I believe a purely perp focused view will also facilitate rehabilitative focuses instead of the constant outrage provokation and mistreatment of prisoners.
The victim can be dealt with by health and social services.
3. We need to set up an inquiry and hold... well, fuck it, let's cut to the chase, mccarthyist type hearings for an actual menace to our society (One you acknowledge exists) instead of an imaginary one.
Call up a bunch of feminist professors and media people, and get them on the record talking where they can't dodge. Find which ones are blatant misandrists and liars, and get rid of them, depower them, sack them, seize their property, whatever, when they inevitably get caught out on their lies, or jail them for perjury.

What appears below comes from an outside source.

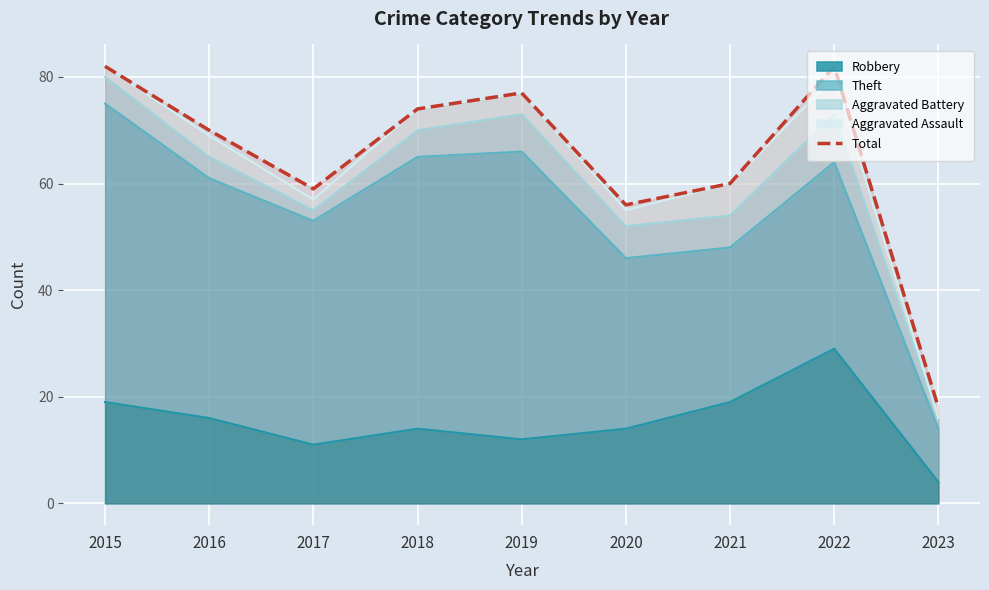

At which label is the value closest to 50?

2020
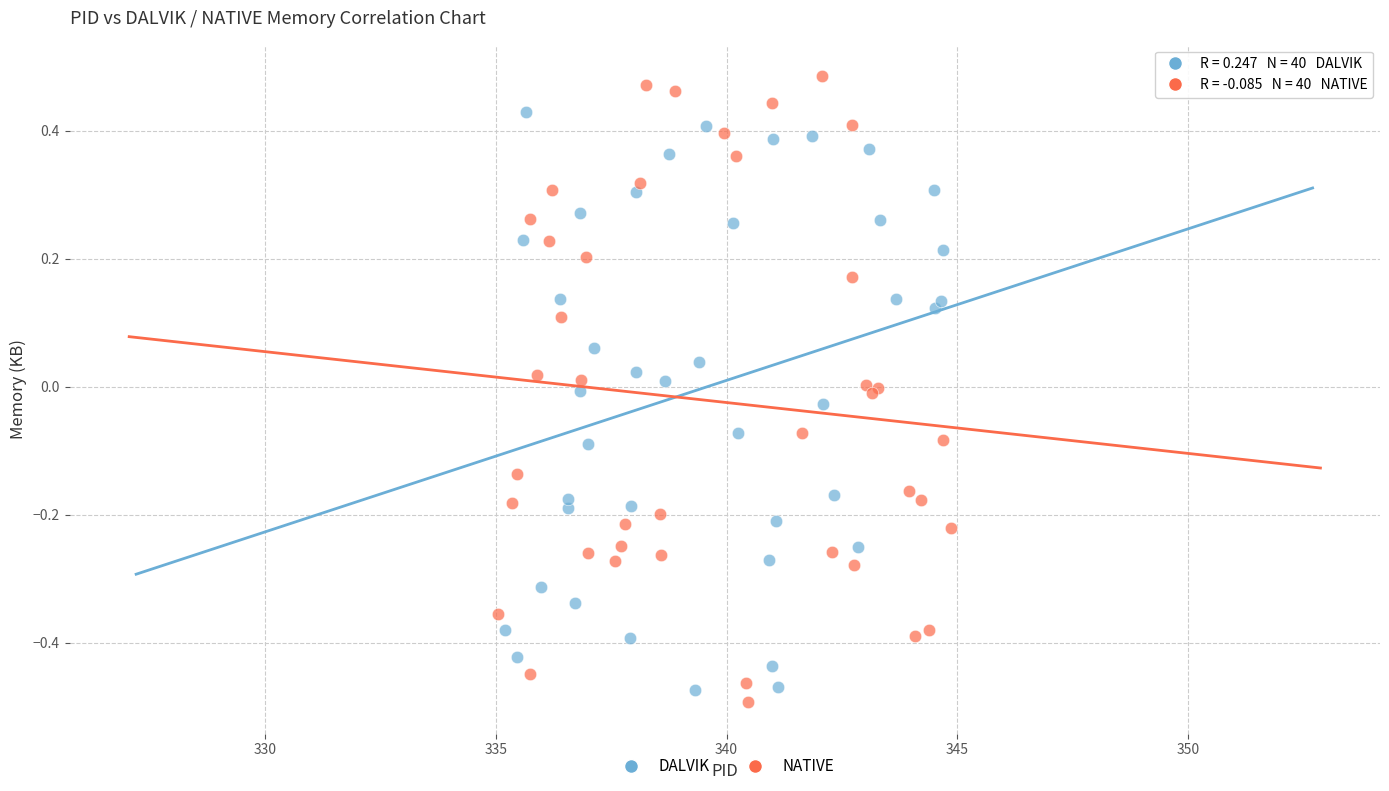

Which series contains the highest Y value?

NATIVE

4. Demographic libel laws. This would mean The Guardian, for instance, can be told once about printing false stats, and then sued the fuck out of if they do it again without some kind of new argument.
5. In the UK and others like it, equalize rape laws and definitions.
6. Consider mock trials as a routine test against lawyers and judges, like mystery shoppers, and sting ones who fuck up rigged ones.
7. If a newspaper, for instance, calls it rape for a male teacher to fuck a female student, but calls it an "affair" for the reverse, we could write a law saying that they've "libeled" or something like that, the male teacher. (We could also make it so if they are serving a sentence for this thing, it just goes to the govt.). This is the case because the facts were reported either way, but included in the male teachers article is an extra heaping of reputation damage which seems pretty libelous to me. (Danger here being that newspapers start lowballing everything until murder is "A disagreement.")
8. Misandry needs to be as popularly understood as misogyny.
If you want to ignore Why1 and Why2, that's fine.
It's unwarranted, especially as
I won't presume to call it flaiming or baiting, though I certainly feel they flamed me and tried to bait me into quarreling with them. I feel the post was out of line and unnecessary, as well as a purposeful skewering of my support of male DV and rape victims.
edit: pronoun use. I can't recall Ostro's gender. I don't want to incorrectly use the wrong one.